◆ **SOURCE EXTRACT**
━━━━━━━━━━━━━━━━

IRIN-CEA Weekly Round-Up 48-98 covering the period 20-26 Nov 1998

Report
from IRIN
Published on 27 Nov 1998
UNITED NATIONS
Office for the Coordination of Humanitarian Affairs
Integrated Regional Information Network
for Central and Eastern Africa
Tel: +254 2 622147
Fax: +254 2 622129
e-mail: irin@ocha.unon.org

GREAT LAKES: Arms inquiry leader warns of potential catastrophe

The danger of a repeated regional catastrophe on the scale of the 1994 Rwandan genocide cannot be ruled out, the chairman of the International Commission of Inquiry on the Flow of Arms to Former Rwandan Forces, Mahmoud Kassem, said on Monday in New York. Briefing journalists on the Commission's final report, Kassem said an outbreak of violence in the region would be "extremely contagious, leading to a situation even worse than Rwanda". He noted that the 23 rebel groups in the region had steadily gained in strength since 1994. (For more information on the Commission's report, see IRIN item of 23 November headlined "Rebel activities financed by drugs trade").

DEMOCRATIC REPUBLIC OF CONGO: Regional leaders to attend Franco-African summit

Regional leaders involved in the DRC crisis are among 35 heads of state who were due to attend a three-day Franco-African summit in Paris beginning on Thursday. The presidents of Zimbabwe, Uganda, Rwanda, the DRC and Namibia are among those invited. Also expected to attend are the leaders of Kenya and Tanzania. South Africa is to be represented at the gathering by Deputy President Thabo Mbeki, and Angola by Minister of Defence General Pedro Sebastiao, according to the summit programme. The Secretaries-General of the UN and OAU have also been invited.

━━━━━━━━━━━━━━━━

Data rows
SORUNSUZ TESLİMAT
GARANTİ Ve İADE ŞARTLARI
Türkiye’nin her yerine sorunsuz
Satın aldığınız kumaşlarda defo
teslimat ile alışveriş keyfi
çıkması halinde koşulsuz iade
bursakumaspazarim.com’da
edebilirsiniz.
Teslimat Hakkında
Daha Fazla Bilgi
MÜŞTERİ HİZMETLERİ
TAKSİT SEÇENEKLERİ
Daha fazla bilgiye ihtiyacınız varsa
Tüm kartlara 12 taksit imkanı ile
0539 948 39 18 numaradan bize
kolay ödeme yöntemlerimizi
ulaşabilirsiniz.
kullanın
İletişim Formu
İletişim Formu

━━━━━━━━━━━━━━━━

◆ **TASK TO CARRY OUT**
Copy out the IRIN weekly round-up in full, word for word. The rows are separate material and are not part of the IRIN weekly round-up.

◆ **SOLUTION**
IRIN-CEA Weekly Round-Up 48-98 covering the period 20-26 Nov 1998

Report
from IRIN
Published on 27 Nov 1998
UNITED NATIONS
Office for the Coordination of Humanitarian Affairs
Integrated Regional Information Network
for Central and Eastern Africa
Tel: +254 2 622147
Fax: +254 2 622129
e-mail: irin@ocha.unon.org

GREAT LAKES: Arms inquiry leader warns of potential catastrophe

The danger of a repeated regional catastrophe on the scale of the 1994 Rwandan genocide cannot be ruled out, the chairman of the International Commission of Inquiry on the Flow of Arms to Former Rwandan Forces, Mahmoud Kassem, said on Monday in New York. Briefing journalists on the Commission's final report, Kassem said an outbreak of violence in the region would be "extremely contagious, leading to a situation even worse than Rwanda". He noted that the 23 rebel groups in the region had steadily gained in strength since 1994. (For more information on the Commission's report, see IRIN item of 23 November headlined "Rebel activities financed by drugs trade").

DEMOCRATIC REPUBLIC OF CONGO: Regional leaders to attend Franco-African summit

Regional leaders involved in the DRC crisis are among 35 heads of state who were due to attend a three-day Franco-African summit in Paris beginning on Thursday. The presidents of Zimbabwe, Uganda, Rwanda, the DRC and Namibia are among those invited. Also expected to attend are the leaders of Kenya and Tanzania. South Africa is to be represented at the gathering by Deputy President Thabo Mbeki, and Angola by Minister of Defence General Pedro Sebastiao, according to the summit programme. The Secretaries-General of the UN and OAU have also been invited.